> **Sección de texto**:
Pamplona, España.- 7 de julio.  (Diario de Navarra) A cara o cruz se la jugó Román con un toraco de Cebada Gago al que dejó crudo en el caballo y con el que se jugó la vida en una faena indómita por la agria sequedad de su embestida, por ese quedarse quieto tan suyo y por el estoconazo en el que se zambulló literalmente en la anatomía del burel. A cara o cruz en el momento supremo y tremendo volteretón de salvaje violencia. Román, como un pelele, voló por los aires y quedó a merced del toro en el suelo, sorteando el devenir de los pitones que merodearon su cuello. Increíblemente salió por sus pies hasta desvanecerse en manos de sus banderilleros. Pero la estocada quedó enterrada hasta los rubios y el toro se derrumbó muerto a sus pies. Flamearon los pañuelos y con ellos la oreja de ley. La moneda que lanzó Román salió de cara; un milagro más de estas fiestas de toros y hombres, de sangre, valentía y honor.

El rubio torero valenciano paseó la oreja y se fue a la enfermería a restaurar su cuerpo en la medida en la que la ciencia médica de urgencia puede recomponer semejante desaguisado. Ya no salió hasta el sexto, que parecía el buque insignia de la VI Flota; Punterito era un toro monumental de proa a popa y con la mirada de acidez barojiana que otorga la edad y la experiencia, y además, parecía que se había leído los episodios nacionales, y las cervantinas novelas ejemplares.

> **Entradas de datos**:
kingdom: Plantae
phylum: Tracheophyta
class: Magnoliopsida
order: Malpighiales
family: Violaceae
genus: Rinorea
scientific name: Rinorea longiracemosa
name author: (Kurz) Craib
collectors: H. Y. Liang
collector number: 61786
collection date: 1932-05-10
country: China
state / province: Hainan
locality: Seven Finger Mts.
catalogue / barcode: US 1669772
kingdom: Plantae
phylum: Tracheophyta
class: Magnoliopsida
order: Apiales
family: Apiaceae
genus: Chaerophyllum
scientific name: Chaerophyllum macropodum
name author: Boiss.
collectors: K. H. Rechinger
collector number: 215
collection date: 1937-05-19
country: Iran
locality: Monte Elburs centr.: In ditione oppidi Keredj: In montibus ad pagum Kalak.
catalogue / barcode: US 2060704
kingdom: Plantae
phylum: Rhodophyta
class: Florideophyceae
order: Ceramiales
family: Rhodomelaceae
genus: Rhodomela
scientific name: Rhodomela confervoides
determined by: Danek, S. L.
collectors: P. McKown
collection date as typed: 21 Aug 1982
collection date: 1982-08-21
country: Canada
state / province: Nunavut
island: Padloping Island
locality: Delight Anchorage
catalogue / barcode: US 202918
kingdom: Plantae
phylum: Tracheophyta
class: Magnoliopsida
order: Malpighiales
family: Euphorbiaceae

> **Preguntas por responder**:
a: Renombra "Punterito" como "Lucerito" al copiar el pasaje de la crónica taurina que comienza en las palabras "El rubio torero" y termina después de "cervantinas novelas ejemplares.".
b: Contesta, por favor, estas preguntas sobre la crónica taurina:
(i) ¿De qué ganadería era el toro con el que Román se jugó la vida?
(ii) ¿Adónde fue Román después de pasear la oreja?
(iii) ¿Cómo se llamaba el sexto toro?
Responde basándote únicamente en el texto.

> **Problemas resueltos**:
a:
El rubio torero valenciano paseó la oreja y se fue a la enfermería a restaurar su cuerpo en la medida en la que la ciencia médica de urgencia puede recomponer semejante desaguisado. Ya no salió hasta el sexto, que parecía el buque insignia de la VI Flota; Lucerito era un toro monumental de proa a popa y con la mirada de acidez barojiana que otorga la edad y la experiencia, y además, parecía que se había leído los episodios nacionales, y las cervantinas novelas ejemplares.

b:
(i) De Cebada Gago.
(ii) A la enfermería.
(iii) Punterito.